Aan de Voorzitter van de Tweede Kamer der Staten-Generaal
Den Haag, 8 oktober 2009
Tijdens de Rijksministerraad van 18 september 2009 is de strategische visie van Nederland op Unesco vastgesteld. Deze strategische visie zal tevens leidraad zijn voor het handelen van de Nederlandse delegatie bij de 35ste Algemene Conferentie van Unesco.
Ik bied u hierbij deze strategische visie op Unesco ter kennisneming aan.

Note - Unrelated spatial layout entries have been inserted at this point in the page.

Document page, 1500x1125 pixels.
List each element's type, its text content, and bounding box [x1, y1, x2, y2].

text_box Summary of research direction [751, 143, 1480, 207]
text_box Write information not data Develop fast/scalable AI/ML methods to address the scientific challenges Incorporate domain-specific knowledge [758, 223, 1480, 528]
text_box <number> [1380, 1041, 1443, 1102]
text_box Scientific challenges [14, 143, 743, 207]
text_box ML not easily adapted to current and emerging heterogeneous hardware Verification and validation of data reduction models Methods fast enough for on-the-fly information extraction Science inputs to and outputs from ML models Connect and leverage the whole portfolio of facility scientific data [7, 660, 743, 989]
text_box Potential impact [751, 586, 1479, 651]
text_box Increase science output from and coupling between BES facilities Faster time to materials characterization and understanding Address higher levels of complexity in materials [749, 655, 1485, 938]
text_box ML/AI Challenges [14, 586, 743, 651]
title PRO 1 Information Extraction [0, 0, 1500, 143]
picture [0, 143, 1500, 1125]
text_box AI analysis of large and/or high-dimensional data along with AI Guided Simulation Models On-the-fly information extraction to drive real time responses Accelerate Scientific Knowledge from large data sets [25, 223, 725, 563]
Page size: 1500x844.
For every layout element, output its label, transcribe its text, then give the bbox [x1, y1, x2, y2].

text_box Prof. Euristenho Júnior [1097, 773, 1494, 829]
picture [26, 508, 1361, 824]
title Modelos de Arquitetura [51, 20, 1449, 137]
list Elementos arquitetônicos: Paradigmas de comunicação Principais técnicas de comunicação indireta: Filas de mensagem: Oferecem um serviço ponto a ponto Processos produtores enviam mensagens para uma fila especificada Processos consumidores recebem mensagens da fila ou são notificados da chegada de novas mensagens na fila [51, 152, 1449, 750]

STRATEGISCHE VISIE VAN NEDERLAND OP UNESCO
In dit stuk wordt op hoofdlijnen de strategische visie van de Nederlandse overheid op de betekenis van deze organisatie voor het Koninkrijk der Nederlanden en de wereld uiteengezet. Het belang van UNESCO op de terreinen van onderwijs, cultuur wetenschap en communicatie is onmiskenbaar. Zo heeft de organisatie verschillende normstellende instrumenten ontwikkeld waar ook Nederland partij bij is. Maar Nederland vindt dat UNESCO haar potentie onvoldoende waarmaakt. De aanleiding om juist nu met deze strategische visie te komen is het feit dat de Algemene Conferentie van UNESCO dit najaar een nieuwe Directeur-Generaal zal kiezen. Met het oog daarop is het noodzakelijk dat Nederland tijdig een eigen strategische visie formuleert met betrekking tot een gewenste ontwikkelingsrichting van UNESCO. Dit geldt temeer omdat Nederland zich samen met de andere EU-lidstaten inzet voor een brede toekomstgerichte evaluatie van UNESCO. Ook voor Aruba en de Nederlandse Antillen kunnen de toekomstige ontwikkelingen van UNESCO van groot belang zijn.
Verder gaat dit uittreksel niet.